**Information provided:**

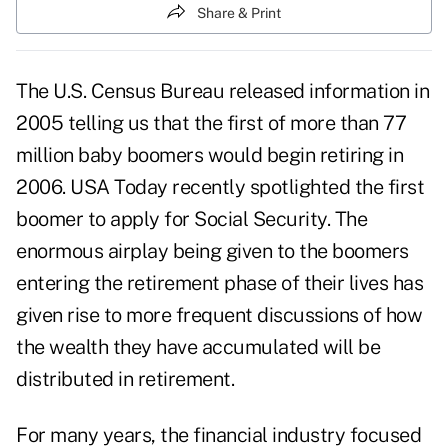
Share & Print
The U.S. Census Bureau released information in
2005 telling us that the first of more than 77
million baby boomers would begin retiring in
2006. USA Today recently spotlighted the first
boomer to apply for Social Security. The
enormous airplay being given to the boomers
entering the retirement phase of their lives has
given rise to more frequent discussions of how
the wealth they have accumulated will be
distributed in retirement.
For many years, the financial industry focused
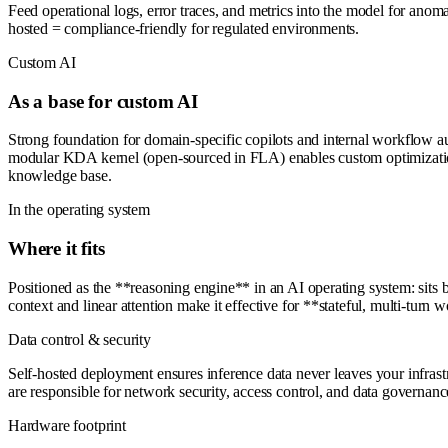
Feed operational logs, error traces, and metrics into the model for anom
hosted = compliance-friendly for regulated environments.
Custom AI
As a base for custom AI
Strong foundation for domain-specific copilots and internal workflow au
modular KDA kernel (open-sourced in FLA) enables custom optimization 
knowledge base.
In the operating system
Where it fits
Positioned as the **reasoning engine** in an AI operating system: sits
context and linear attention make it effective for **stateful, multi-tur
Data control & security
Self-hosted deployment ensures inference data never leaves your infrast
are responsible for network security, access control, and data govern
Hardware footprint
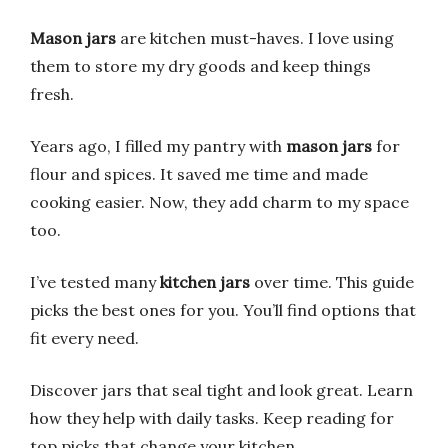
Mason jars
are kitchen must-haves. I love using
them to store my dry goods and keep things
fresh.
Years ago, I filled my pantry with
mason jars
for
flour and spices. It saved me time and made
cooking easier. Now, they add charm to my space
too.
I’ve tested many
kitchen jars
over time. This guide
picks the best ones for you. You’ll find options that
fit every need.
Discover jars that seal tight and look great. Learn
how they help with daily tasks. Keep reading for
top picks that change your kitchen.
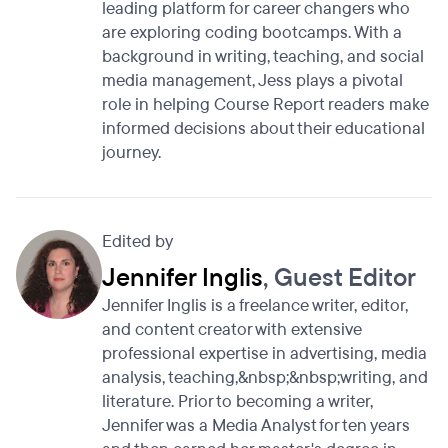
leading platform for career changers who
are exploring coding bootcamps. With a
background in writing, teaching, and social
media management, Jess plays a pivotal
role in helping Course Report readers make
informed decisions about their educational
journey.
Edited by
Jennifer Inglis
, Guest Editor
Jennifer Inglis is a freelance writer, editor,
and content creator with extensive
professional expertise in advertising, media
analysis, teaching,&nbsp;&nbsp;writing, and
literature. Prior to becoming a writer,
Jennifer was a Media Analyst for ten years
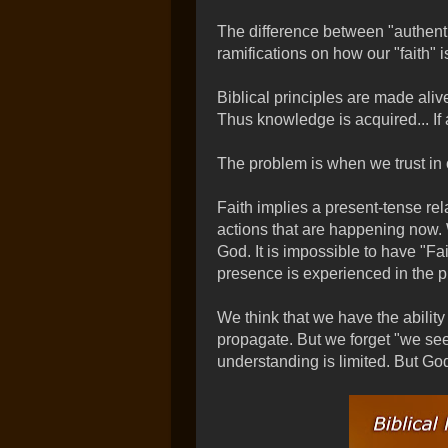
The difference between "authenti
ramifications on how our "faith" 
Biblical principles are made aliv
Thus knowledge is acquired... If 
The problem is when we trust in 
Faith implies a present-tense re
actions that are happening now. 
God. It is impossible to have "Fa
presence is experienced in the p
We think that we have the ability 
propagate. But we forget "we see
understanding is limited. But God'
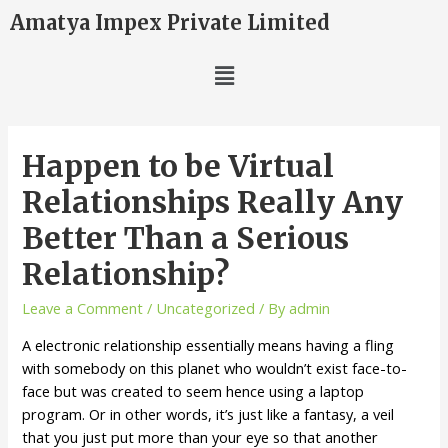
Amatya Impex Private Limited
Happen to be Virtual
Relationships Really Any
Better Than a Serious
Relationship?
Leave a Comment
/
Uncategorized
/ By
admin
A electronic relationship essentially means having a fling
with somebody on this planet who wouldn’t exist face-to-
face but was created to seem hence using a laptop
program. Or in other words, it’s just like a fantasy, a veil
that you just put more than your eye so that another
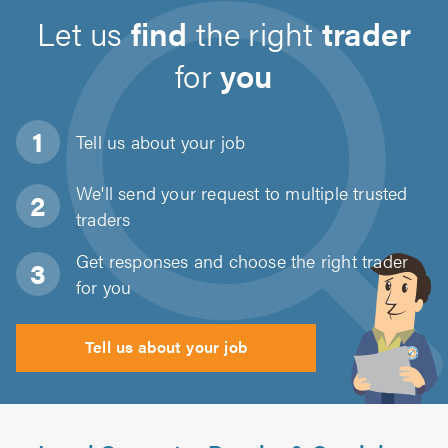
Let us
find
the right
trader
for
you
Tell us about
your job
We'll send your request to multiple trusted
traders
Get responses and choose the right trader
for you
Tell us about your job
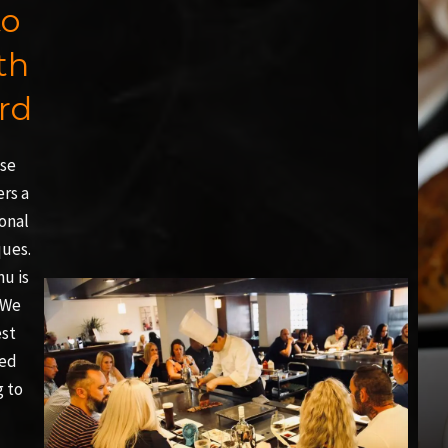
to
th
rd
ese
ers a
onal
ques.
nu is
 We
est
led
g to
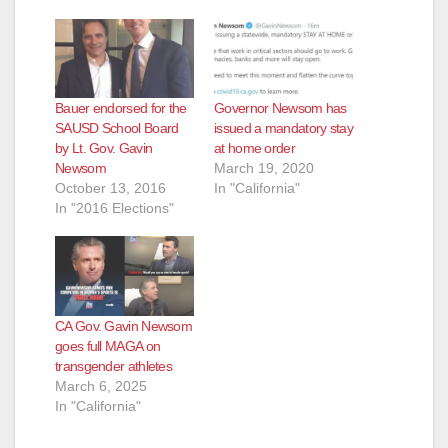
Bauer endorsed for the
Governor Newsom has
SAUSD School Board
issued a mandatory stay
by Lt. Gov. Gavin
at home order
Newsom
March 19, 2020
October 13, 2016
In "California"
In "2016 Elections"
CA Gov. Gavin Newsom
goes full MAGA on
transgender athletes
March 6, 2025
In "California"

**Exercise goal:** For this exercise, set down exactly the lines that run from the line holding "Tell us about your job" to the last line of the records above; include both end lines and omit pictures.

**Exercise result:**
Tell us about your job
to
th
rd
ese
ers a
onal
ques.
nu is
 We
est
led
g to
Bauer endorsed for the
Governor Newsom has
SAUSD School Board
issued a mandatory stay
by Lt. Gov. Gavin
at home order
Newsom
March 19, 2020
October 13, 2016
In "California"
In "2016 Elections"
CA Gov. Gavin Newsom
goes full MAGA on
transgender athletes
March 6, 2025
In "California"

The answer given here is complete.